The Thursday morning meeting will be the first time some councillors get to ask staff about the draft regulations. The recommendations, revealed last week, loosen regulations for the taxi industry but also allow Uber — and its UberX program, which allows anyone to operate their personal vehicle like a cab — to keep operating, albeit with some new requirements.

City staff have been working on the rules throughout the winter, which was marked by taxi protests demanding Toronto ban Uber.

Mayor John Tory voiced his support for the regulations when they were released, saying they create a level playing field. But he won’t be among the six councillors who will question staff about the new rules at the licensing and standards committee meeting. 

Two councillors who don’t sit on the committee said they expect the regulations to change before the entire city council gets to vote on them on May 3-4.

“I can assure you it will not come out the other end in the form it’s in,” Coun.
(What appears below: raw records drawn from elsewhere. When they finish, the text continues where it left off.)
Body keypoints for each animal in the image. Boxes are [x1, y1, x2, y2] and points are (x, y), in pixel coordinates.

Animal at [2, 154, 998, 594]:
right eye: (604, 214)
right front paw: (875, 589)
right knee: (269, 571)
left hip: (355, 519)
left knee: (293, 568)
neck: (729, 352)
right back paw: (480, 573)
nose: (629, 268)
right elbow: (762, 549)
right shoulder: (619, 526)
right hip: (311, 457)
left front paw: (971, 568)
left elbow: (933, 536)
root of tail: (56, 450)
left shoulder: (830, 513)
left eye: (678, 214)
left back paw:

Janet Davis told CBC Radio’s Metro Morning last week.

Davis said she’s concerned the new rules will hurt taxi drivers, jeopardize the public safety and reduce accountability in the ground transportation business.

Others, like Coun. John Campbell, said the loosening of rules for taxi operators, like more flexible pricing, could create a “healthier taxi cab industry.”

Campbell said taxis are still an attractive option for many Torontonians.

There is that standard that taxis still represent,” he said.

He agreed with Davis that the regulations won’t make it to council in their current form. 

Here’s a look at some of the highlights from the report, which you can read in full here:


  • Taxi brokers can offer discounts to people who call or use their mobile or internet applications to hail cabs.
  • Fares will not change for people who hail cabs on the street or who use taxi stands.
  • There was no mention of curtailing Uber’s surge pricing.

Mechanical inspections:

  • Any 4-door vehicle less than seven years old can be used as a taxi, a limousine or an Uber car.
  • Taxis: still required to get semi-annual inspections at city-run garages.
  • Uber: required to get annual inspections at any garage in the city that meets the city’s requirements.
  • The city is recommending that it undertake a separate review that would look into the feasibility of allowing taxis to get their vehicles inspected at any garage in the city that meets the city’s requirements.
  • Taxis will not be required to install snow tires every winter.


  • Replace the existing taxi and limousine driver licence classes and create a “vehicle-for-hire” licence for Uber and limousine drivers.
  • Changes to ambassador taxis, Toronto taxis and wheelchair-accessible taxis, which includes changes that would come into play when selling and owning the vehicles.
  • Taxi drivers must pay a yearly $ 290 fee for their licence.
  • Uber drivers must pay a yearly $ 10 fee for their licence, but 20 cents per trip will be paid to the city.

Background checks:

  • Require criminal background checks for all drivers.
  • Checks on Uber drivers must be done by Uber, and the city said it would audit the company to make sure it is completing the checks successfully.


  • Cabs are currently required to carry $ 2 million in collision and passenger hazard insurance — Uber drivers will be required to do the same.
  • Uber drivers will also be required to carry $ 5 million of commercial general liability insurance.


  • Increase accessible taxi fleet by 25 per cent by 2021 by issuing licences to drivers on the wait list (this could be up to 200 more vehicles).
  • Waive licence application and licence renewal fees for accessible cabs, retroactive to Jan. 1, 2016.
  • Waive training fees for drivers of accessible cabs.
  • Incentivize Uber drivers by requiring non-accessible cabs to pay a fee and ensure that accessible vehicles have comparable wait times to accessible vehicles from taxi services.
  • All vehicle-for-hire (Uber) drivers complete a training program.